«Strane
immagini. Rappresentavano una folla di cose. Non cose vere, altre che
gli rassomigliavano. Oggetti di legno che rassomigliavano a sedie, a
zoccoli, altri oggetti che rassomigliavano a piante. E poi due facce:
era la coppia che aveva pranzato vicino a me, l'altra domenica, alla
birreria Vézelize. Grassi, caldi, sensuali, assurdi, con le orecchie
rosse. Vedevo le spalle e il petto della donna. Esistenza nuda.
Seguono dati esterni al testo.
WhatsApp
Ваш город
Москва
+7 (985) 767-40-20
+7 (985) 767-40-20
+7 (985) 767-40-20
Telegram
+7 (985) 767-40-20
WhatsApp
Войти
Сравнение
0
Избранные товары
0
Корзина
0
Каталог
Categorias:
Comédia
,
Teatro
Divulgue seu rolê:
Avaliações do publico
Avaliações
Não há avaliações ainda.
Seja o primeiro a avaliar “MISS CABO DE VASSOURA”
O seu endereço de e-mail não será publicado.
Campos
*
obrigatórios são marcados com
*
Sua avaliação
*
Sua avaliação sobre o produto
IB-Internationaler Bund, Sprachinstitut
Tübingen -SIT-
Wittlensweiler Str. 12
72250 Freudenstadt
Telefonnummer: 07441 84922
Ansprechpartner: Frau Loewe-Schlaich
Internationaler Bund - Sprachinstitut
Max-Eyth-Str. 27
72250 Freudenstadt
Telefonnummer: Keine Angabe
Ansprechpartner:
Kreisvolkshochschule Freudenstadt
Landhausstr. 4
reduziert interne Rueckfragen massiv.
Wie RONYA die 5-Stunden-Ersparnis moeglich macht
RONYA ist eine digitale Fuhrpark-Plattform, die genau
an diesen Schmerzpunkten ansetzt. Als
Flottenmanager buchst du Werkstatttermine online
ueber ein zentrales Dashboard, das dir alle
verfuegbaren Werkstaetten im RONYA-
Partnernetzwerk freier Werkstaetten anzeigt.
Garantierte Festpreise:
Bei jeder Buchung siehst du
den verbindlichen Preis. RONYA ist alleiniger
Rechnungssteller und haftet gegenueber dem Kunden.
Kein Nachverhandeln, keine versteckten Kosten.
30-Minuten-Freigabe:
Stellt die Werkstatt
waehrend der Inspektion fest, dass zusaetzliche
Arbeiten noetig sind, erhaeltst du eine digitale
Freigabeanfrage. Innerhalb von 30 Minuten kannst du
Quei
due là – d'un tratto, ciò mi ha fatto orrore –, quei due là
continuavano ad esistere da qualche parte di Bouville: da qualche
parte – in mezzo a quali odori? – quel petto morbido continuava a
carezzarsi contro stoffe fresche, a raccogliersi nei merletti e la
donna continuava a sentirsi il petto esistere nella sua blusa, a
pensare: “Le mie tettine, i miei bei frutti”, e a sorridere
misteriosamente, attenta all'espandersi dei suoi seni che la
solleticavano, e poi ho gridato e mi son ritrovato con gli occhi
sbarrati.»
Jean-Paul Sartre, La
nausea, (1938),
Einaudi, Torino 1947 (traduzione
di Bruno Fonzi).
Ho gridato anch'io stasera, forte; e ho anche bestemmiato, molto. Gli occhi mi si stanno sbarrando,
ora, mentre ripenso a quelle cornici digitali sullo sfondo che mandano in onda alcune foto patinate della vita familiare di quello là –
d'un tratto, ciò mi ha fatto orrore – e lui continuava a
esistere da qualche parte, in mezzo a quali odori, a quali immagini.